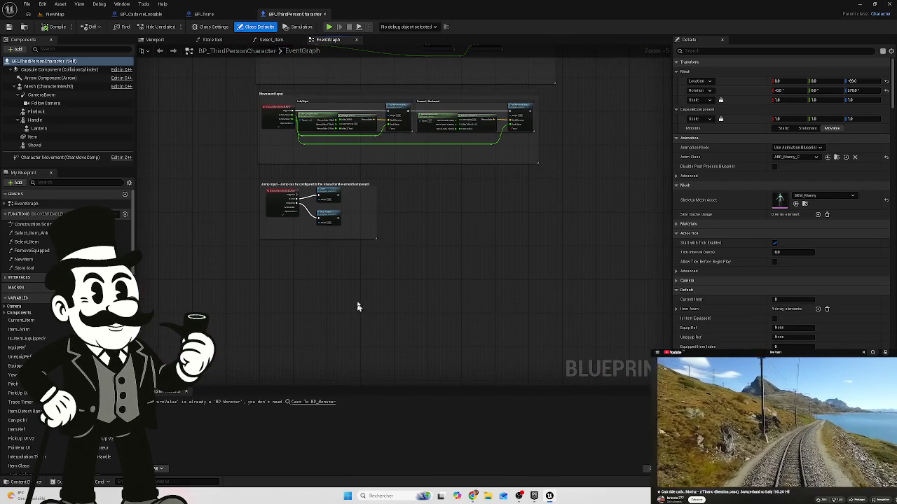
scroll(301, 206, "up", 2)
scroll(302, 207, "up", 2)
left_click_drag(491, 164, 481, 300)
mouse_move(351, 95)
left_mouse_down()
mouse_move(312, 186)
mouse_move(318, 201)
left_mouse_up()
mouse_move(311, 178)
left_mouse_down()
mouse_move(310, 160)
mouse_move(294, 270)
mouse_move(376, 271)
mouse_move(294, 257)
mouse_move(253, 234)
left_mouse_up()
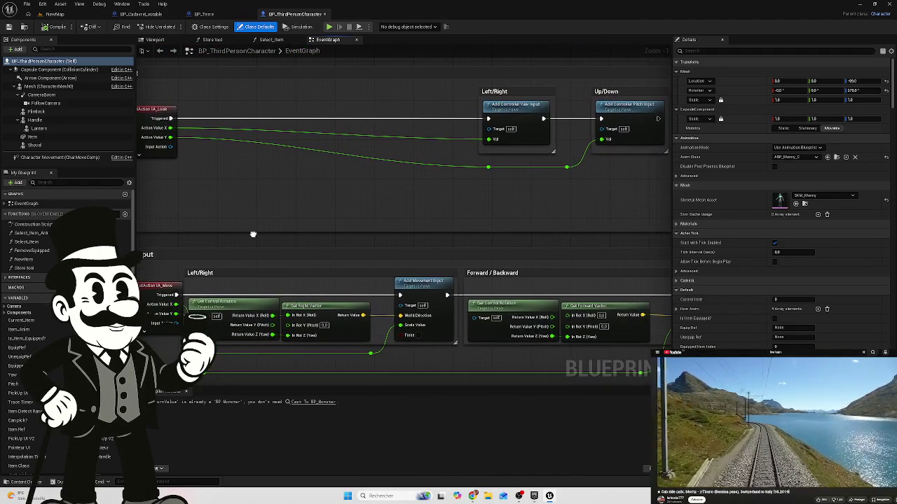
scroll(321, 280, "down", 5)
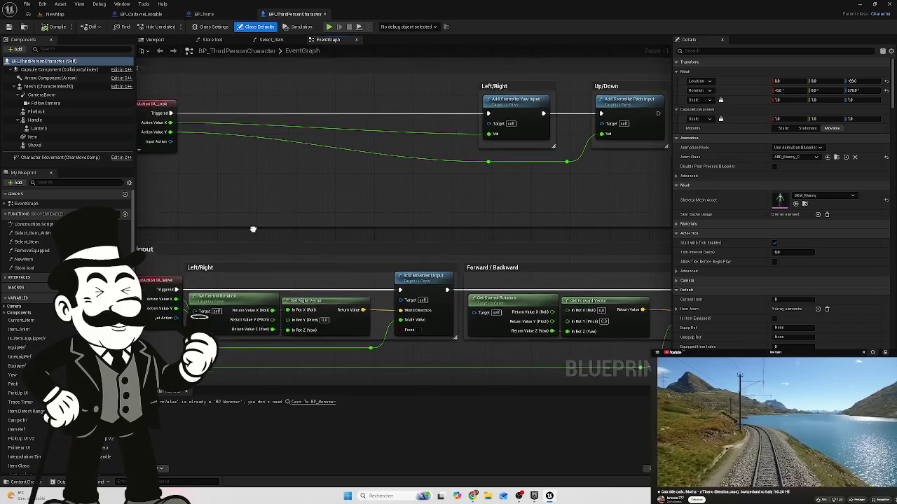
scroll(336, 145, "up", 2)
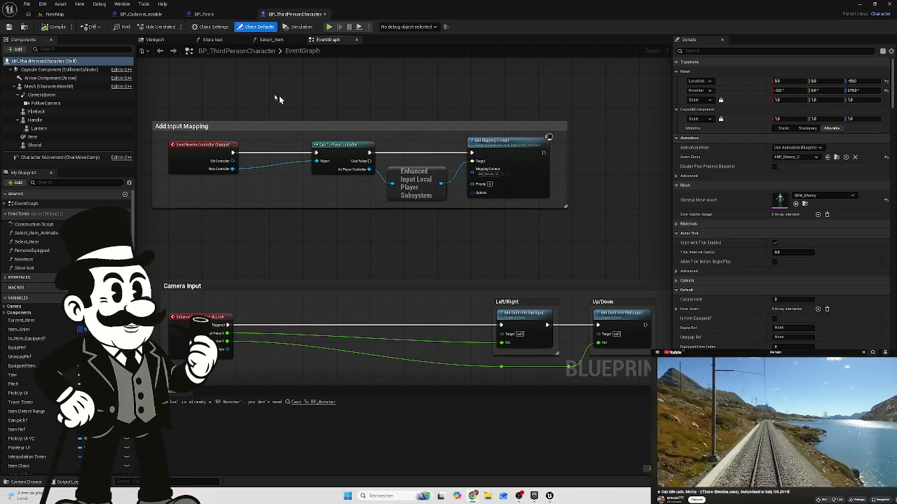
left_click(204, 14)
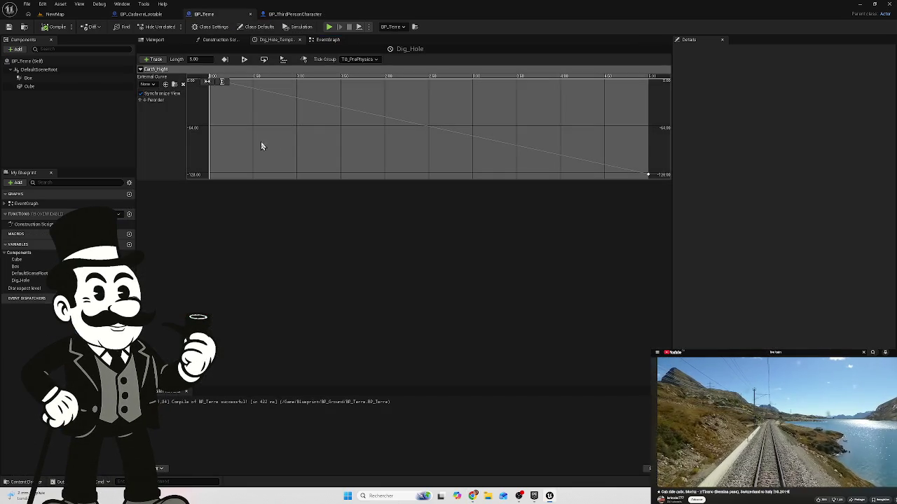
Step: Switch to BP_Terre's event graph and move an input node higher
left_click(226, 39)
left_click(326, 40)
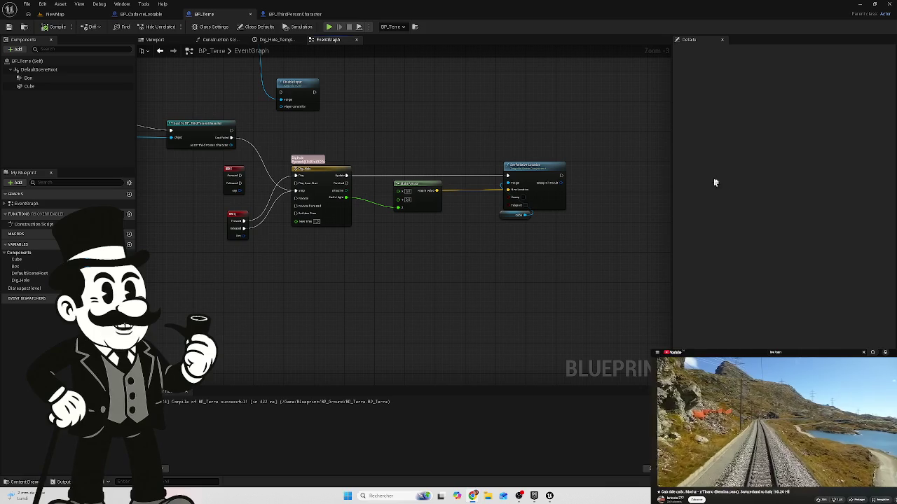
scroll(378, 176, "down", 1)
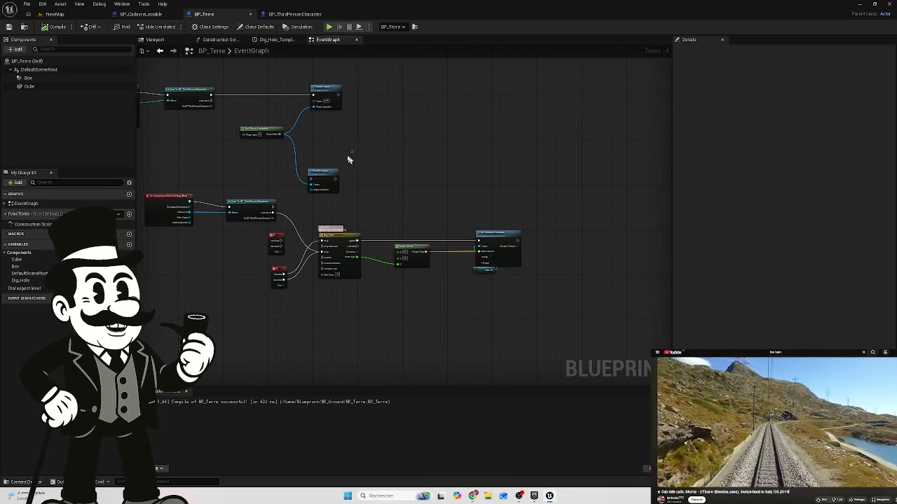
mouse_move(328, 172)
left_mouse_down()
mouse_move(325, 135)
mouse_move(325, 147)
mouse_move(312, 146)
mouse_move(336, 143)
left_mouse_up()
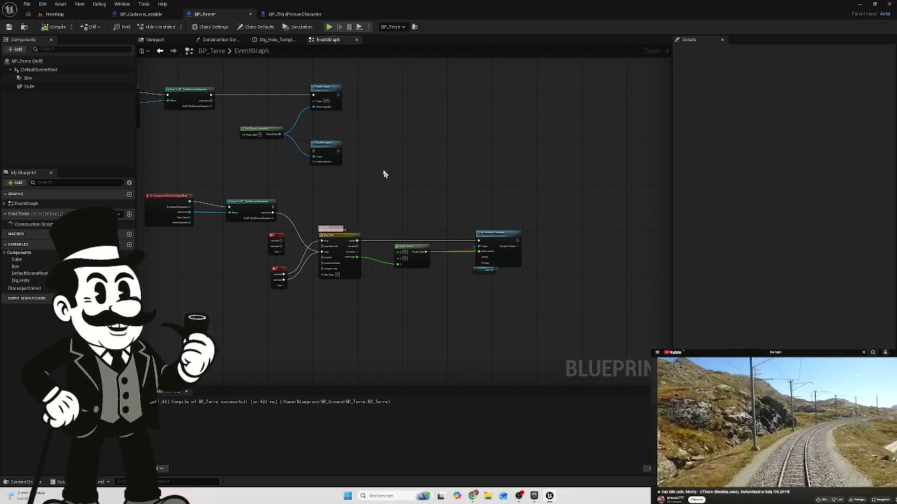
Step: Pan to lay out the Dig_Hole timeline feeding Make Vector into Set Relative Location
left_click_drag(346, 195, 459, 194)
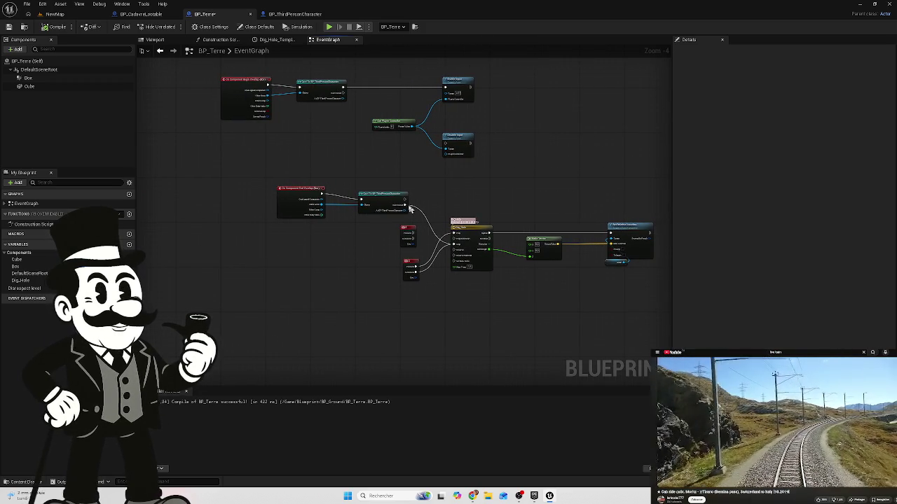
left_click_drag(354, 266, 257, 236)
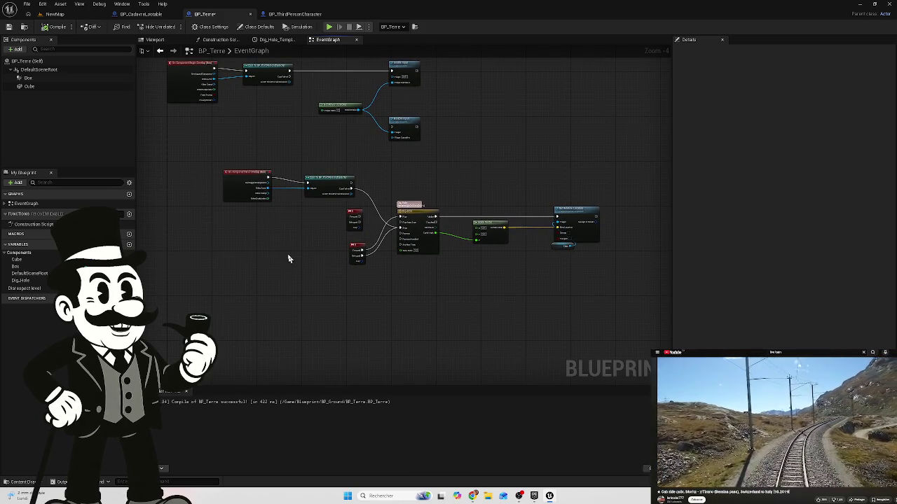
mouse_move(442, 285)
left_mouse_down()
mouse_move(358, 258)
mouse_move(340, 267)
left_mouse_up()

* WHAT IS REQUIRED *
The listing above is to be retyped word for word, with the pictures omitted.

* WRITTEN RESPONSE *
scroll(301, 206, "up", 2)
scroll(302, 207, "up", 2)
left_click_drag(491, 164, 481, 300)
mouse_move(351, 95)
left_mouse_down()
mouse_move(312, 186)
mouse_move(318, 201)
left_mouse_up()
mouse_move(311, 178)
left_mouse_down()
mouse_move(310, 160)
mouse_move(294, 270)
mouse_move(376, 271)
mouse_move(294, 257)
mouse_move(253, 234)
left_mouse_up()
scroll(321, 280, "down", 5)
scroll(336, 145, "up", 2)
left_click(204, 14)
Step: Switch to BP_Terre's event graph and move an input node higher
left_click(226, 39)
left_click(326, 40)
scroll(378, 176, "down", 1)
mouse_move(328, 172)
left_mouse_down()
mouse_move(325, 135)
mouse_move(325, 147)
mouse_move(312, 146)
mouse_move(336, 143)
left_mouse_up()
Step: Pan to lay out the Dig_Hole timeline feeding Make Vector into Set Relative Location
left_click_drag(346, 195, 459, 194)
left_click_drag(354, 266, 257, 236)
mouse_move(442, 285)
left_mouse_down()
mouse_move(358, 258)
mouse_move(340, 267)
left_mouse_up()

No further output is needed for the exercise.